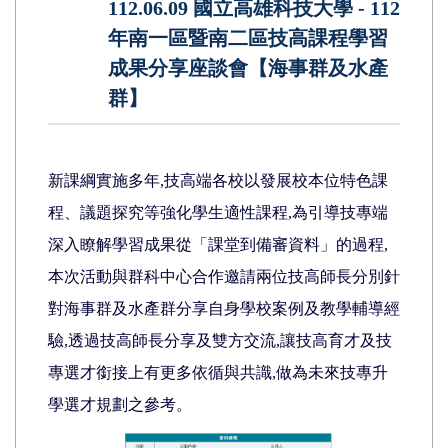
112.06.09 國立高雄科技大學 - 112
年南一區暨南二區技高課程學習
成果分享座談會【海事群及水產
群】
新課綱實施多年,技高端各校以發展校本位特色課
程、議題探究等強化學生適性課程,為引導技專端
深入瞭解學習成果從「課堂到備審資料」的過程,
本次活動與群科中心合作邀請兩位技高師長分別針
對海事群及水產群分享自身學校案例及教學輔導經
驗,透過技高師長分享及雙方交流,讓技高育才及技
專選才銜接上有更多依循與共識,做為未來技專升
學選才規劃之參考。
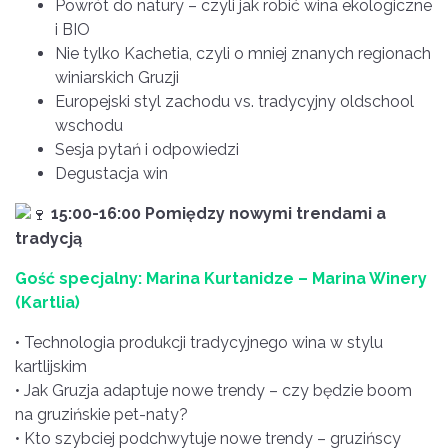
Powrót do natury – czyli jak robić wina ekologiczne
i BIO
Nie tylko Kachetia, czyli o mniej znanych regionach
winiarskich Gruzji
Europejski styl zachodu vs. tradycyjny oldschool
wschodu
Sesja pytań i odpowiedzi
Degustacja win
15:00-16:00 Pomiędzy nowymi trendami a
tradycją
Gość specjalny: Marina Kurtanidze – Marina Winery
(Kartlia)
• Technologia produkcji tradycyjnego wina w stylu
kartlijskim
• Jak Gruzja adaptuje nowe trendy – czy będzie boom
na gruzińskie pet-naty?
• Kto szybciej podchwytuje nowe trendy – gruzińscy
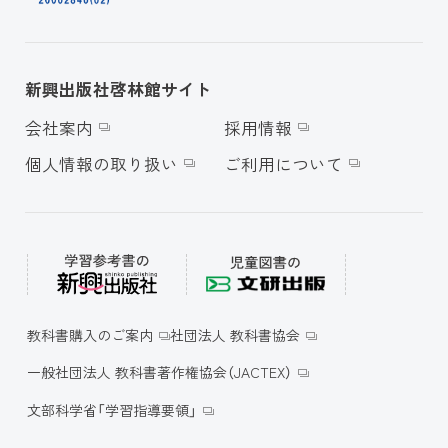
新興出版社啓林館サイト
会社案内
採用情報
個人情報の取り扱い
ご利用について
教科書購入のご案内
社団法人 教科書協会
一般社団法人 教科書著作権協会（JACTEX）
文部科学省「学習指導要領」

= = = = = = =

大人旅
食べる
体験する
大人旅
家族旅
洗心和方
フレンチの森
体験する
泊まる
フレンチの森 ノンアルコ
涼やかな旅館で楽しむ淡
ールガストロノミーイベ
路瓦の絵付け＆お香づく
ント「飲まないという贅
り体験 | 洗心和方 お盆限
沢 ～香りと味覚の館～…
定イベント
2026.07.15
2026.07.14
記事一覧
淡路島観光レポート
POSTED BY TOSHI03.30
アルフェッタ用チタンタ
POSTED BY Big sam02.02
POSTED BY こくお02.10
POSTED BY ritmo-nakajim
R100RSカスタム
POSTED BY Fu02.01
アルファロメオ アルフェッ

= = = = = = =

Please count the lines of the material above that contain "trendy", and give only the number.

# [Reply]
2